Another way to train your dog is to use punishment. When your dog does not obey a command, give them a negative stimulus, such as a verbal reprimand or a physical punishment. This will help to teach them that disobedience will result in negative consequences.

Both methods require some patience and effort on your part, but with a little effort, you can help your dog learn to obey commands.

What are some good commands for specific situations?

There are many commands that can be used with dogs depending on the situation. Some commands that may be helpful in specific situations are:

  1. Come – This command is often used when a dog is being called to the owner or when the owner is trying to get the dog to follow them.
  2. Sit – This command is often used when a dog is being reprimanded or when the owner is trying to get the dog to sit down.
  3. Down – This command is often used when a dog is being commanded to lie down.
  4. Stay – This command is often used when the dog is being commanded to stay away from a particular area.
  5. Come – Again – This command is often used when the dog is being called to the owner or when the owner is trying to get the dog to follow them.

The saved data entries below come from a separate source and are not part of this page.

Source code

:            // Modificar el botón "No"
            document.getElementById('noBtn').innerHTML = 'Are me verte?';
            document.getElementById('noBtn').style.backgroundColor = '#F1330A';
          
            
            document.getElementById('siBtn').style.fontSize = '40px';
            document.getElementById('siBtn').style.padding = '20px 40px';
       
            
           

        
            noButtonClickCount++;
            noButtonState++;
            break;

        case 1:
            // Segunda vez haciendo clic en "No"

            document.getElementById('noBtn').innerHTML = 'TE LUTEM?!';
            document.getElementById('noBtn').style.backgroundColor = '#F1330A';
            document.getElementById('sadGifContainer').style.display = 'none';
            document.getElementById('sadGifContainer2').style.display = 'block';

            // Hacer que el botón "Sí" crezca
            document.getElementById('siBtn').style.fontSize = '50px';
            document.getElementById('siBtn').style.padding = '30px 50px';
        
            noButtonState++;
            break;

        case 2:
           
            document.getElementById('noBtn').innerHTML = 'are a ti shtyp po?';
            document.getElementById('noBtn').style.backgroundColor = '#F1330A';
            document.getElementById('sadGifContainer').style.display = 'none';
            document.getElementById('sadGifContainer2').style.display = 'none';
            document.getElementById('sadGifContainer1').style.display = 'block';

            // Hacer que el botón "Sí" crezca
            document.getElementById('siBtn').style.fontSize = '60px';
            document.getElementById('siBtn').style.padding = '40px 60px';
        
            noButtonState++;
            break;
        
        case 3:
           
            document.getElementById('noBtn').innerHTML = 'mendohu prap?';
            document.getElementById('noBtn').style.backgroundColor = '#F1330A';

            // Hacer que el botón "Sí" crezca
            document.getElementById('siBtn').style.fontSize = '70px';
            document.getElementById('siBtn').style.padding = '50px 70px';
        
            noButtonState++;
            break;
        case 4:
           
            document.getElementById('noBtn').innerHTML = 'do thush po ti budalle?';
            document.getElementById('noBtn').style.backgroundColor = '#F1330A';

What are some bad commands to use with your dog?

There are a few bad commands to use with your dog. One is “sit.” A better command would be “down” or “stay.” Another bad command is “come.” A better command would be “here.” Finally, the command “stay” is a good one to use with your dog, but you can also use “wait” or “let’s go.”

A Word From GetMe Treated

Teaching the list of dog command and hand signals can be a great way to train because it reduces confusion by reinforcing the voice commands. Always remember to take it slowly and your dog will be following your commands before you know it!